Twelve Trends for 2016

2015 was a boom year, especially in multifamily – with an exciting amount of new projects being announced, and cranes punctuating the city skyline showing off rapid progress. As always, we save the serious economic forecasting to the experts–but our staff, project managers, and principals have plenty of predictions and trends in view for the coming year.

Here, now, we offer our observations and outlook for 2016.


  • Millennials looking to Class B residential buildings as prices skyrocket and the market becomes saturated with high-end luxury buildings. The Millennial cohort of renters are being priced into Class B offerings – which look a lot like the Class A of a few short years ago – and many still require roommates to make it work.
  • Some developers actually starting to shy away from the Amenity War in favor of maximizing rentable floor area, lowering total cost of the building and with it, rents.
  • In other buildings, amenity offerings are still the big differentiator. One highly-amenitized building coming on-line in 2016 is set to include a band room and recording studio, complete with recording equipment and acoustical treatments. Everyone’s a DJ these days, so why not give them a place to hone their skills and entertain friends?
  • On the topic of amenities, social connections remain at the heart of amenity design. No matter the activity, all amenities are about creating space for people with similar likes to gather and participate in those activities. Most buildings have bike storage rooms, but now a few savvy developers are including fully-outfitted and furnished Bike Club rooms with repair stations, tools, vending machines full of parts, seating, and TVs streaming How-To videos and the Tour de France. For the right tenant, a specialized amenity offering is a showstopper.
  • We’ve heard that package rooms are getting larger to accommodate a larger delivery volume – some statistics place it at 70% of residents receiving a package every day. But property managers are turning to third party providers to take the load off of front desk staff. Expect more installations of secure parcel dropboxes such as Parcel Pending, Luxor One, and Package Concierge. The U.S. Postal Service is even getting in on the action with their GoPost offering inside multifamily buildings and 24-hour retailers.


  • Communal living desires/amenities seen in multifamily are working their way into hotel properties, bringing the “hostel” feel up-market. Hotel Lobbies still exist, but guests are spending more time in executive lounges and even programmed activities like wine tastings and kitchen demo dining experiences.
  • Smart Technology has already arrived throughout the common areas and guest rooms, and apps that provide for check-in, payment, and ordering services means that traditional “desk staff” can focus more on providing a one-on-one VIP guest experience. Expect to see fewer check-in counters and more welcoming Concierge areas.

Adaptive Reuse

  • As labor and construction costs continue to climb, many developers and owners are forgoing ground-up development, electing instead to adapt and reuse existing commercial buildings, particularly in urban areas where vacant land is in short supply.
  • During a time of limited financing, adaptive reuse is not only more cost effective alternative to ground-up development, but often faster. Adapting and reusing an existing building with an already non-conforming status may also allow a larger building than current zoning permits, and often results in projects with more authenticity than new construction.

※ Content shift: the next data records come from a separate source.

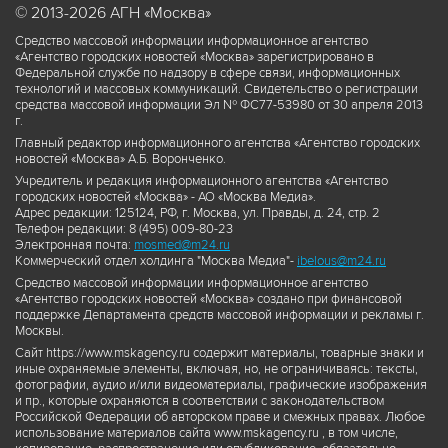
© 2013-2026 АГН «Москва»
Средство массовой информации информационное агентство
«Агентство городских новостей «Москва» зарегистрировано в
Федеральной службе по надзору в сфере связи, информационных
технологий и массовых коммуникаций. Свидетельство о регистрации
средства массовой информации Эл № ФС77-53980 от 30 апреля 2013
г.
Главный редактор информационного агентства «Агентство городских
новостей «Москва» А.Б. Воронченко.
Учредитель и редакция информационного агентства «Агентство
городских новостей «Москва» - АО «Москва Медиа».
Адрес редакции: 125124, РФ, г. Москва, ул. Правды, д. 24, стр. 2
Телефон редакции: 8 (495) 009-80-23
Электронная почта:
mosmed@m24.ru
Коммерческий отдел холдинга "Москва Медиа"-
ibelous@m24.ru
Средство массовой информации информационное агентство
«Агентство городских новостей «Москва» создано при финансовой
поддержке Департамента средств массовой информации и рекламы г.
Москвы.
Сайт https://www.mskagency.ru содержит материалы, товарные знаки и
иные охраняемые элементы, включая, но, не ограничиваясь: тексты,
фотографии, аудио и/или видеоматериалы, графические изображения
и пр., которые охраняются в соответствии с законодательством
Российской Федерации об авторском праве и смежных правах. Любое
использование материалов сайта www.mskagency.ru , в том числе,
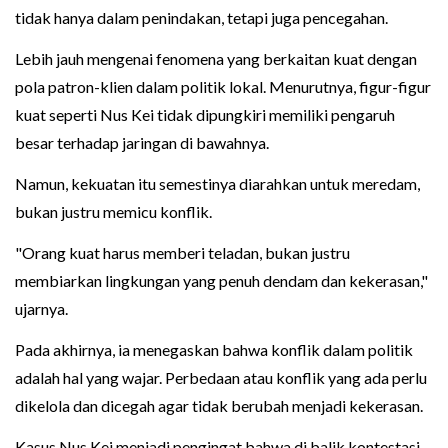
tidak hanya dalam penindakan, tetapi juga pencegahan.
Lebih jauh mengenai fenomena yang berkaitan kuat dengan
pola patron-klien dalam politik lokal. Menurutnya, figur-figur
kuat seperti Nus Kei tidak dipungkiri memiliki pengaruh
besar terhadap jaringan di bawahnya.
Namun, kekuatan itu semestinya diarahkan untuk meredam,
bukan justru memicu konflik.
"Orang kuat harus memberi teladan, bukan justru
membiarkan lingkungan yang penuh dendam dan kekerasan,"
ujarnya.
Pada akhirnya, ia menegaskan bahwa konflik dalam politik
adalah hal yang wajar. Perbedaan atau konflik yang ada perlu
dikelola dan dicegah agar tidak berubah menjadi kekerasan.
Kasus Nus Kei menjadi pengingat bahwa di balik kontestasi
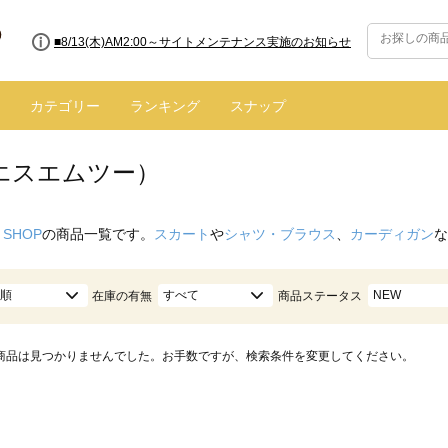
■8/13(木)AM2:00～サイトメンテナンス実施のお知らせ
カテゴリー
ランキング
スナップ
（エスエムツー）
 SHOP
の商品一覧です。
スカート
や
シャツ・ブラウス
、
カーディガン
な
順
すべて
NEW
在庫の有無
商品ステータス
商品は見つかりませんでした。お手数ですが、検索条件を変更してください。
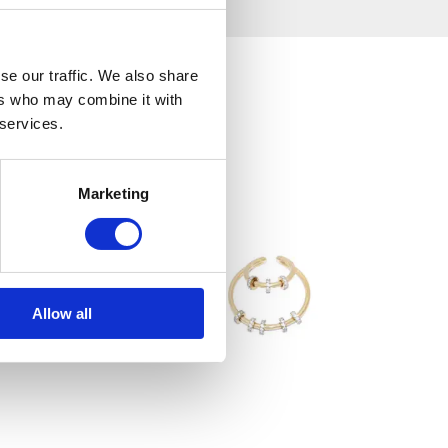
se our traffic. We also share
ers who may combine it with
 services.
Marketing
Allow all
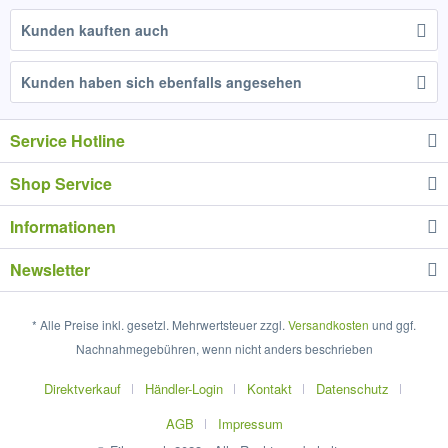
Kunden kauften auch
Kunden haben sich ebenfalls angesehen
Service Hotline
Shop Service
Informationen
Newsletter
* Alle Preise inkl. gesetzl. Mehrwertsteuer zzgl.
Versandkosten
und ggf.
Nachnahmegebühren, wenn nicht anders beschrieben
Direktverkauf
Händler-Login
Kontakt
Datenschutz
AGB
Impressum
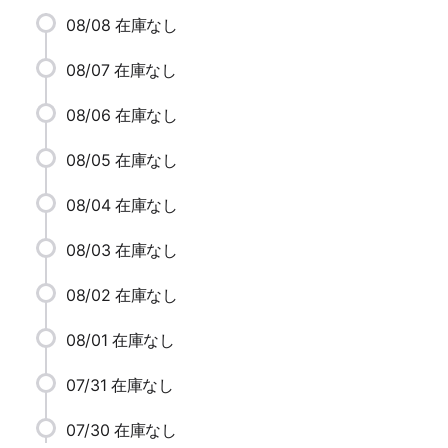
08/08
在庫なし
08/07
在庫なし
08/06
在庫なし
08/05
在庫なし
08/04
在庫なし
08/03
在庫なし
08/02
在庫なし
08/01
在庫なし
07/31
在庫なし
07/30
在庫なし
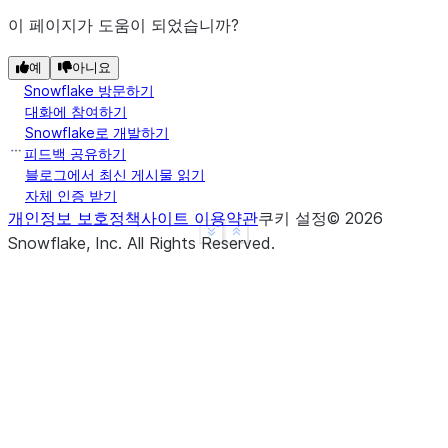
이 페이지가 도움이 되었습니까?
예
아니요
Snowflake 방문하기
대화에 참여하기
Snowflake로 개발하기
피드백 공유하기
블로그에서 최신 게시물 읽기
자체 인증 받기
개인정보 보호정책
사이트 이용약관
쿠키 설정
©
2026
See more
Show less
Snowflake, Inc.
All Rights Reserved
.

  • As tech companies locate themselves in the heart the city and drive the next wave of growth in Office construction, developers of residential, retail, and entertainment also stand to benefit greatly.
  • As opposed to the sprawling west coast headquarters these companies may have, their downtown offices will look to the rest of the neighborhood for some of the amenities that their employees desire.
  • Workplace design is headed home, with employers offering more flexibility with hours and location of their workforce. Employees are opting to work off-site and have graduated beyond the corner cafe–now they’re finding space in their multifamily lobbies, lounges, and dedicated business centers that look less like a single workstation with a laser printer and more like a trendy coworking space.